Previous announcement news has resulted in big gains for WMIH. In December 2013, when WMIH released word of KKR's Series A purchase, shares appreciated by 50% in a single trading day. The following year in December, WMIH's announcement of its Series B sale pushed prices 24% higher the next day. Anticipation of repeated big news in December 2015 caused WMIH shares to seesaw heavily, appreciating as much as 20%, before ending 2% lower for the month on December 24.

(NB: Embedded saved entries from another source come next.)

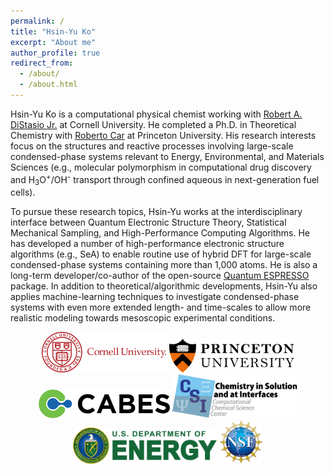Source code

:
 ```yaml
---
permalink: /
title: "Hsin-Yu Ko"
excerpt: "About me"
author_profile: true
redirect_from: 
  - /about/
  - /about.html
---
```


Hsin-Yu Ko is a computational physical chemist working with <u><a href="http://distasio.chem.cornell.edu/RAD.html">Robert A. DiStasio Jr.</a></u> at Cornell University.
He completed a Ph.D. in Theoretical Chemistry with <u><a href="https://chemistry.princeton.edu/faculty/car">Roberto Car</a></u> at Princeton University.
His research interests focus on the structures and reactive processes involving large-scale condensed-phase systems relevant to Energy, Environmental, and Materials Sciences
(e.g., molecular polymorphism in computational drug discovery and H<sub>3</sub>O<sup>+</sup>/OH<sup>-</sup> transport through confined aqueous in next-generation fuel cells).


To pursue these research topics, Hsin-Yu works at the interdisciplinary interface between Quantum Electronic Structure Theory, Statistical Mechanical Sampling, and High-Performance Computing Algorithms.
He has developed a number of high-performance electronic structure algorithms (e.g., SeA) to enable routine use of hybrid DFT for large-scale condensed-phase systems containing more than 1,000 atoms.
He is also a long-term developer/co-author of the open-source <u><a href="https://www.quantum-espresso.org/">Quantum ESPRESSO</a></u> package.
In addition to theoretical/algorithmic developments, Hsin-Yu also applies machine-learning techniques to investigate condensed-phase systems with even more extended length- and time-scales to allow more realistic modeling towards mesoscopic experimental conditions.

<p align="center">
<img src='images/CU_logo.svg' width="200">
<img src='images/PU-300x82.png' width="200">
<img src='images/cabes_logo.png' width="210">
<img src='images/CSI-logo-final.png' width="200">
<img src='images/DOE_Logo.png' width="230">
<img src='images/NSF_4-Color_bitmap_Logo_thumb.jpg' width="70">
<!-- <img src='https://ccsc.princeton.edu/wp-content/uploads/2019/04/PU-300x82.png' width="200"> -->
<!-- <img src='https://galligroup.uchicago.edu/images/sponsors/DOE_Logo.png' width="230"> -->
<!-- <img src='https://ccsc.princeton.edu/wp-content/uploads/2019/04/CSI-logo-final.png' width="200"> -->
</p>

Without acquisition news, share prices are likely to remain in the $2.25 to $2.40 range. However, once WMIH makes its first move, I anticipate shares to hit at least $3 as the market recognizes the company's NOL value, barring the deal being overly dilutive or the target involving a severe premium. I expect the news to break mid-2016.
Upwards Spiral
With $6B in NOLs to consume, WMIH is going to be closing a number of deals down the road. The first acquisition, however, will be the most important because it will signal to the market the company's ability to get the job done. Should the first deal prove positive for share prices, WMIH will be able to sell additional equity at terms that are more advantageous. Using this next round of capital, it could then pursue a second acquisition, resulting in a positive feedback loop. Consequently, as shares in WaMu continue to climb, its ability to use its NOL assets increases proportionally, making them more valuable, in turn increasing WMIH's underlying value.
Such has been the case for NOL shell ALJ Regional Holdings (OTCPK:ALJJ), which began in March 2013 with only $30M in cash and $176M in NOLs, trading then in the low 80 cent range. Over a series of three acquisitions beginning in September 2013, shares have moved repeatedly higher, yielding nearly 500% to date. ALJ's first acquisition, health care processor Faneuil, added an immediate 50% to share price, a possible example of what WMIH shareholders could expect if the company is able to execute on a smart acquisition.
WMIH's Chief Executive Officer, William C. Gallagher and Chief Operating Officer, Thomas L. Fairfield each have 1.8M reasons to do right by the company. Much of their compensation is built into an executive share grant worth $4.3M to each at today's prices. Good deal or bad, they both will be impacted as much as shareholders would by their first acquisition, giving them every reason to only make a move that will increase share value. Both were involved in the Capmark Financial restructuring which produced sizable gains for those involved before acquiring and becoming Bluestem Group (OTCPK:BGRP) in 2015.
Final Thoughts:
For the past 33 months, WMIH has amply rewarded investors willing to overlook the uncertainty surrounding the company's prospects and dig into its true value. However, despite all the progress made to date, WMIH shares continue to remain undervalued. This presents an uncommon opportunity that may disappear once the company makes its first acquisition. As a KKR SPAC, WMIH is likely to engage in a series of acquisitions overseen by the parent firm to consume its NOL assets. Ultimately, WMIH may be absorbed by KKR much like it did with KKR Financial in 2014. This leaves WMIH a special situation KKR play, one that will likely outperform both the market and the parent once all the pieces come together. Will 2016 be the breakout year?